Texte présenté:
Amazon fait l’autruche?
Pour preuve, les employés ont partagé des mails montrant qu’Amazon a rejeté certaines demandes de congés maladie payés. La société affirme qu’une loi californienne visant à fournir des congés maladie supplémentaires pendant la pandémie… Ne s’applique pas aux entrepôts.
Il s’agit d’un décret adopté en avril dernier par le gouverneur de Californie. Celui-ci accorde aux travailleurs du secteur alimentaire deux semaines de congé de maladie supplémentaires rémunérées s’ils doivent s’isoler pour des préoccupations liées au Covid-19. La loi couvre les ‘travailleurs des entrepôts où sont stockées les denrées alimentaires’, visant ainsi à protéger les consommateurs contre le virus.

Entrées extraites:
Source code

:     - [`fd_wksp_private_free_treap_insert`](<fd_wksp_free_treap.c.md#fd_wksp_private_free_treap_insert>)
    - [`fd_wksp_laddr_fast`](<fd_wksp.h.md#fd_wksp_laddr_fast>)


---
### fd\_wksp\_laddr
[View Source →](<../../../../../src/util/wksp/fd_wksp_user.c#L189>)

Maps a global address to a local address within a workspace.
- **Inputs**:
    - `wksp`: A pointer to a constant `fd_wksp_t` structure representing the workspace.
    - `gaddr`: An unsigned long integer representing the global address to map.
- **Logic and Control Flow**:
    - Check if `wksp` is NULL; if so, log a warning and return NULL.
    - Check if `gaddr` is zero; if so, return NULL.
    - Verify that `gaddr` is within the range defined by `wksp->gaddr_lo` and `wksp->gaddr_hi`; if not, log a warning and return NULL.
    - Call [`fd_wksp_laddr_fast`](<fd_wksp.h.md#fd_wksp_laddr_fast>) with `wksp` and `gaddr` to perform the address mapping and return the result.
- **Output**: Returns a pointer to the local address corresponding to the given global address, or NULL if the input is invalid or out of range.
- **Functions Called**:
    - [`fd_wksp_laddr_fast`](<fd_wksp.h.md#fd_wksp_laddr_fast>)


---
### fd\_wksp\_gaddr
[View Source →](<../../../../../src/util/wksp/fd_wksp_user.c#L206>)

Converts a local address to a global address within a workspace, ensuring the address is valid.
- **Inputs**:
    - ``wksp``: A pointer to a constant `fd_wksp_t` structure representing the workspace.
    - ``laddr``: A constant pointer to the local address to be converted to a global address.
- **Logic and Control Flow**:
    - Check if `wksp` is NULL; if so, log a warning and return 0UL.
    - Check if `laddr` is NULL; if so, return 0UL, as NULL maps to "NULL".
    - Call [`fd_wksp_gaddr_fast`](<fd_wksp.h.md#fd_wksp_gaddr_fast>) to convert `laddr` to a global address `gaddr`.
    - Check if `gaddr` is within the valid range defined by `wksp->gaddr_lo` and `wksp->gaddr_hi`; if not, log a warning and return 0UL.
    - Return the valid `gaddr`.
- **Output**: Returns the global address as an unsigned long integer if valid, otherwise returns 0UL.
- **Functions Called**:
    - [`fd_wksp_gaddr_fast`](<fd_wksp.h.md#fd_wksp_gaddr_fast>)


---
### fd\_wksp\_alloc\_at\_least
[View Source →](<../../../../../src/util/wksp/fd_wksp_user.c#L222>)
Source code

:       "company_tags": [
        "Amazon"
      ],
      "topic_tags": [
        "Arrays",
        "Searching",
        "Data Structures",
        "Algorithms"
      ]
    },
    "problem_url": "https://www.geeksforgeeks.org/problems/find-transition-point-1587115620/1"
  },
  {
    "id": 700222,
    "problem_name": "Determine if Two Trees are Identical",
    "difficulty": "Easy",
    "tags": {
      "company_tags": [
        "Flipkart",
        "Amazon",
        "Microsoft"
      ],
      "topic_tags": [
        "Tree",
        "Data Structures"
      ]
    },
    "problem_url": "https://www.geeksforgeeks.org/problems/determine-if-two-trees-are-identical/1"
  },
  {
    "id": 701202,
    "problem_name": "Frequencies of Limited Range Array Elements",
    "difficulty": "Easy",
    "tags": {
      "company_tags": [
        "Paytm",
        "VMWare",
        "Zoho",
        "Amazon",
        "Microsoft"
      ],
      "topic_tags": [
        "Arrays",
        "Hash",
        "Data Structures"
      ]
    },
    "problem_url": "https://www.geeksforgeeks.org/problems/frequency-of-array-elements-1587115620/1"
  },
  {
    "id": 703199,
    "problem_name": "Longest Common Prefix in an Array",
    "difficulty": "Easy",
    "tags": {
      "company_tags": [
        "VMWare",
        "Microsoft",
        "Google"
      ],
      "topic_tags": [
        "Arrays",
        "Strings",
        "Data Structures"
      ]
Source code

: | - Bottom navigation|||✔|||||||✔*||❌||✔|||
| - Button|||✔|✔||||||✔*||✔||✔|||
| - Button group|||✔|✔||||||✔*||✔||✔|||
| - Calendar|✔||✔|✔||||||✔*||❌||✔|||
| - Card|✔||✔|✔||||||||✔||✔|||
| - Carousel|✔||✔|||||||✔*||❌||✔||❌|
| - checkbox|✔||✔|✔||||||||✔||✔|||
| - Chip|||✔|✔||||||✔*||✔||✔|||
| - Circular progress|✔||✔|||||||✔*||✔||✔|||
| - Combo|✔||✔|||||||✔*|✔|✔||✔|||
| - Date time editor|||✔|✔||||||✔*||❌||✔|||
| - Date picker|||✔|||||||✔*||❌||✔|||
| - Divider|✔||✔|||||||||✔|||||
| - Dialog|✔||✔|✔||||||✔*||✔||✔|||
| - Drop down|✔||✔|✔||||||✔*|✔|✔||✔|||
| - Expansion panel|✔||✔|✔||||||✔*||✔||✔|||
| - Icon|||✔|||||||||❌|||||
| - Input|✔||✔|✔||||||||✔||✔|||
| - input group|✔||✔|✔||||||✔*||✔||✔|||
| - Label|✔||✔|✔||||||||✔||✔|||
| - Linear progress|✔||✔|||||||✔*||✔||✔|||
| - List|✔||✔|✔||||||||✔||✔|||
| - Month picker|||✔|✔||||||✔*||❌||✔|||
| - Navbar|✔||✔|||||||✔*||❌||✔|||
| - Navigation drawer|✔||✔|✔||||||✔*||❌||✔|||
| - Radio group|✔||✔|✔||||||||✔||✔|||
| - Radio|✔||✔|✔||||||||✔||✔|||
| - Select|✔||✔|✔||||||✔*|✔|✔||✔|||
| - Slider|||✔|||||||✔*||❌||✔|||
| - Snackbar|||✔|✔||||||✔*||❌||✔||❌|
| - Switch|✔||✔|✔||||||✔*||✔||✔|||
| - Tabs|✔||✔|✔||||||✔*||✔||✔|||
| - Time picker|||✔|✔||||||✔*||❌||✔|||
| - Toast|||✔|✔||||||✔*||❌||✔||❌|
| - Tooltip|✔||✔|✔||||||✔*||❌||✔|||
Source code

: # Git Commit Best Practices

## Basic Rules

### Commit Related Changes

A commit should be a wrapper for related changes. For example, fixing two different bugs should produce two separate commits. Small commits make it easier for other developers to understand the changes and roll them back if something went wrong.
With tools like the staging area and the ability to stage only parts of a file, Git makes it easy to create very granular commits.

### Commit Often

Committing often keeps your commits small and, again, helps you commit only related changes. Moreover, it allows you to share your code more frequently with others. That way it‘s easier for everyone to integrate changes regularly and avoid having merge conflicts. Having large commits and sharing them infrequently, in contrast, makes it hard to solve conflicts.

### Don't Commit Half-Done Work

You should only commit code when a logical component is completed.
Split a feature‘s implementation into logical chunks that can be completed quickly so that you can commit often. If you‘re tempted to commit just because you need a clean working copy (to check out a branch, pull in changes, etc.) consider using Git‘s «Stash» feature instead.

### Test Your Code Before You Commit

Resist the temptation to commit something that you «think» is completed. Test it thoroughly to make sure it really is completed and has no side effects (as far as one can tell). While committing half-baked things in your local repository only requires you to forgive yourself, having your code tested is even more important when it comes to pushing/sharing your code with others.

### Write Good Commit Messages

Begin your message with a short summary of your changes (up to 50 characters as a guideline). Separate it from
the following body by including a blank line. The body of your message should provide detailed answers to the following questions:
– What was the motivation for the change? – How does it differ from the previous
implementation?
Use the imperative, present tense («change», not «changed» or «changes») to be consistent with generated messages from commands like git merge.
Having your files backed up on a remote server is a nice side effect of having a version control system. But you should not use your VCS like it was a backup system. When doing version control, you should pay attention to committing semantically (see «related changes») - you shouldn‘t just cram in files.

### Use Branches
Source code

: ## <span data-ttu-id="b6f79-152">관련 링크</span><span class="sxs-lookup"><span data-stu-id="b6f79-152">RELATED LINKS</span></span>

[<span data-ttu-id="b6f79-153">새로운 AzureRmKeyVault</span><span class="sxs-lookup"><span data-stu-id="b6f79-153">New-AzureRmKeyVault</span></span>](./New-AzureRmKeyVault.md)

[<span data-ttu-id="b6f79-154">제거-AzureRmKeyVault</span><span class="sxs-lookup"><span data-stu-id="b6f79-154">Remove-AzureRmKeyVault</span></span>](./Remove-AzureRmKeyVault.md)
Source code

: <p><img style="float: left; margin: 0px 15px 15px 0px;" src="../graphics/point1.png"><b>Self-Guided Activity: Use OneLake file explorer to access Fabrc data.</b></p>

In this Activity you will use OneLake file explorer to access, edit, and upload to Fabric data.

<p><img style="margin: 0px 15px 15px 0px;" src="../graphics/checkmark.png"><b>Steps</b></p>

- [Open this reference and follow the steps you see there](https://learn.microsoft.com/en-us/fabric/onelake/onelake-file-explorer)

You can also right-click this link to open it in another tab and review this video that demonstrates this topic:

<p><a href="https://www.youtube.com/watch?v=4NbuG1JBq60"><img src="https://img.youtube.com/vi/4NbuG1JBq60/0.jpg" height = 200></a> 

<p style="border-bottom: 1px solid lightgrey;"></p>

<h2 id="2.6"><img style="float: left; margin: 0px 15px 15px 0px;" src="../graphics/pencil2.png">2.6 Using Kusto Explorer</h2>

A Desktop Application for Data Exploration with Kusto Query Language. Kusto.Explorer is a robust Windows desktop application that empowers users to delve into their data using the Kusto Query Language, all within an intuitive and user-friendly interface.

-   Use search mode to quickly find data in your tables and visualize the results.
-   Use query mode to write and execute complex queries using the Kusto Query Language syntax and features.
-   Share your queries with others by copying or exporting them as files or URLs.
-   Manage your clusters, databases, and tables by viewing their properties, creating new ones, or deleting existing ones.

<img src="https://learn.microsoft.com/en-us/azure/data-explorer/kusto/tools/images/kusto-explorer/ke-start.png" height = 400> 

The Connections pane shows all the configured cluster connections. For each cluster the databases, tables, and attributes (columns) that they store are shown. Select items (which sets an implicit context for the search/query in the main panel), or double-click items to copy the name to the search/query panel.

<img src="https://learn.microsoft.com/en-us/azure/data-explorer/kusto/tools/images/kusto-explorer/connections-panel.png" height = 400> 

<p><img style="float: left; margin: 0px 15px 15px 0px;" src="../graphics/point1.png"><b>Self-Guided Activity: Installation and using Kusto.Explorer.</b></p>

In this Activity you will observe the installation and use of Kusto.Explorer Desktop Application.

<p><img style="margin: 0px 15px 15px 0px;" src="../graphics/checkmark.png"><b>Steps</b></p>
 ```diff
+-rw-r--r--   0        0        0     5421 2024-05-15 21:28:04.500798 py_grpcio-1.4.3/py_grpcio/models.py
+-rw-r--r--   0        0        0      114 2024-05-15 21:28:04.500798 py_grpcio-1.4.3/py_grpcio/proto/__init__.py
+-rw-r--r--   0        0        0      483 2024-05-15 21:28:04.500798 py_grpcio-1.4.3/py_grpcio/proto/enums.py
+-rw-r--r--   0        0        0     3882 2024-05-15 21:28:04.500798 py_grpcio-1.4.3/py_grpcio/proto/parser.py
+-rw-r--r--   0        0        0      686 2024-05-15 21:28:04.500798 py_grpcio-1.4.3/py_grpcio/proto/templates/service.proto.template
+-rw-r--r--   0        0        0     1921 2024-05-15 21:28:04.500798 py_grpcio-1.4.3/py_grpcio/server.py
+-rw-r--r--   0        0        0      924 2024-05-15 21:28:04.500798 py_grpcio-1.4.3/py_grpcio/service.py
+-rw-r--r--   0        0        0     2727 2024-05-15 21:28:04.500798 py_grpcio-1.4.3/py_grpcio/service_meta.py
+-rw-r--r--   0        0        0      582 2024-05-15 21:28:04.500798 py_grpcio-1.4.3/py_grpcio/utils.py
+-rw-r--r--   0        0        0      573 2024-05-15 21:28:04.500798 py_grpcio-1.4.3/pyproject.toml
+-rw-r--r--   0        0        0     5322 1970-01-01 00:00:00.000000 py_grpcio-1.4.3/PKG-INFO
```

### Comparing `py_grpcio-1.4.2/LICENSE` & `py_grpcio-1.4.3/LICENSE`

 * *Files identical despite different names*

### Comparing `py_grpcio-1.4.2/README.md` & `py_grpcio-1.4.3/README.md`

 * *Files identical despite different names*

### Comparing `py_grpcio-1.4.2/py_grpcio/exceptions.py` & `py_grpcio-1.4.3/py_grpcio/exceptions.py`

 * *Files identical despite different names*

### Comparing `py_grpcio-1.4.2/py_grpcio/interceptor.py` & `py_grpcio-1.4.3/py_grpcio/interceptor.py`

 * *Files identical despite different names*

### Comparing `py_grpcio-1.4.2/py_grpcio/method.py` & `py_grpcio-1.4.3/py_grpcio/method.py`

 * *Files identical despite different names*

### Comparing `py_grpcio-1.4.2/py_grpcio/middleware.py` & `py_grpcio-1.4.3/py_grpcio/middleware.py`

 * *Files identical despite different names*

Tâche A: D'après le texte sur Amazon, combien de semaines de congé maladie supplémentaires rémunérées le décret accorde-t-il aux travailleurs du secteur alimentaire ?
Tâche B: Reproduisez le passage du texte sur Amazon qui va de « Pour preuve, les » jusqu'à « pas aux entrepôts. ».

Réponse rédigée A: Deux semaines.

Réponse rédigée B:
Pour preuve, les employés ont partagé des mails montrant qu’Amazon a rejeté certaines demandes de congés maladie payés. La société affirme qu’une loi californienne visant à fournir des congés maladie supplémentaires pendant la pandémie… Ne s’applique pas aux entrepôts.